Fin, habillé à l’occidentale, les cheveux passés au gel : Tokuya Ogushi n’est pas précisément conforme à l’image que l’on se fait d’un sumotori. Et pour cause, lui se rêvait plutôt judoka. Mais son père en a décidé autrement : il quittera donc sa famille, ses amis et sa région (l’île d’Hokkaido) pour s’installer à Tokyo et intégrer l’écurie Oshima. A travers le portrait de cet adolescent de 18 ans confronté à son destin, Jill Coulon nous invite à observer et découvrir une pratique née au VIIIe siècle et toujours vivace dans l’archipel ; un peu comme si le Japon abritait simultanément deux espaces-temps, celui de la tradition et celui des avancées technologiques les plus futuristes. Le spectateur découvre alors, à la suite de Tokuya, les usages et nombreux rituels entourant le sumo : codes vestimentaires, repas massifs et ultra protéinés, rang et discipline au sein de l’écurie.

L’approche privilégiée par la réalisatrice, plus sensible qu’explicative, plonge le spectateur dans une atmosphère cotonneuse, entre des séquences très esthétiques montrant les entraînements, des images sans fard des rues japonaises et des scènes plus triviales ou burlesques du quotidien des sumotoris – le tout enveloppé dans une BO réussie, signée dDamage. ‘Tu seras sumo’ n’est donc pas un documentaire technique ou historique sur le sumotori.

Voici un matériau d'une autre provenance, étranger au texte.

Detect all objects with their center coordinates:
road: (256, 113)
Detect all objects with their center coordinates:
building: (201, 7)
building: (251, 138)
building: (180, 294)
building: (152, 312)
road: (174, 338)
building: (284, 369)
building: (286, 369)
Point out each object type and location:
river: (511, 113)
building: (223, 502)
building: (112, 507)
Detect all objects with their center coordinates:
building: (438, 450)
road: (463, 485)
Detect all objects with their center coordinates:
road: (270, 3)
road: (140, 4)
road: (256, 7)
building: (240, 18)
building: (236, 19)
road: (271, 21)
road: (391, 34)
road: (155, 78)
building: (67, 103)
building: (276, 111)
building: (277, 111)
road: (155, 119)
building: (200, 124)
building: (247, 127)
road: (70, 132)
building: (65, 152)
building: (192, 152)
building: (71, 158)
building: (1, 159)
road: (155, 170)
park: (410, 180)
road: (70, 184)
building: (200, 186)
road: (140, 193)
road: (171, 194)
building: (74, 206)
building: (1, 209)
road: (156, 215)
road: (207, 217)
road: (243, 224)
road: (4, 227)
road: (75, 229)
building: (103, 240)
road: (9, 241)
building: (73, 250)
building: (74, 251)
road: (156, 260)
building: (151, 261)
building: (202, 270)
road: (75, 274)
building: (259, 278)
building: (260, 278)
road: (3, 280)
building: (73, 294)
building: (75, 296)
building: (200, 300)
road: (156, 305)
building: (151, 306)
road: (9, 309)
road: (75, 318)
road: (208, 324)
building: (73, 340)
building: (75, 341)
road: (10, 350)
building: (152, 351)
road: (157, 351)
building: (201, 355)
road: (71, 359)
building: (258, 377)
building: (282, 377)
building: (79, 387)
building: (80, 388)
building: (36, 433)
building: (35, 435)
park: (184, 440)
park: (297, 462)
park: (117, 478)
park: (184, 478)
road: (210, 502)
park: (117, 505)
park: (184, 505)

Il s’agit surtout de voir comment un adolescent, en passe de devenir adulte après une métamorphose physique radicale, va prendre en main son destin. Discret et appliqué, Tokuya ne parle presque pas à l’écran, mais évoque sa nouvelle vie en voix-off, comme dans un journal intime, lors d’entretiens réalisés par la réalisatrice ou de conversations téléphoniques avec sa sœur.

Quant à la caméra, pudique et jamais intrusive, elle répond à la proverbiale réserve japonaise et parvient à s’installer doucement dans l’intimité de ces sportifs de poids. Ces étranges créatures, aux airs de demi-dieux, prennent au fil des semaines et des mois un visage plus humain, et l’on s’étonne à trouver dans leur quotidien une forme de routine, de banalité, voire de lassitude. Le travail de Jill Coulon rappelle alors celui de Frederick Wiseman sur ‘Boxing Gym’, où le documentariste s’attachait à dresser un portrait des Etats-Unis dans leur complexité, en prenant comme laboratoire une salle de boxe. Entre intensité et relâchements se dessinent ainsi les contours d’une société, à travers un aspect singulier qui pourrait faire figure d’exception. A ce régime-là, ces 83 minutes paraissent presque un peu maigres ; et l’on demanderait bien du rab.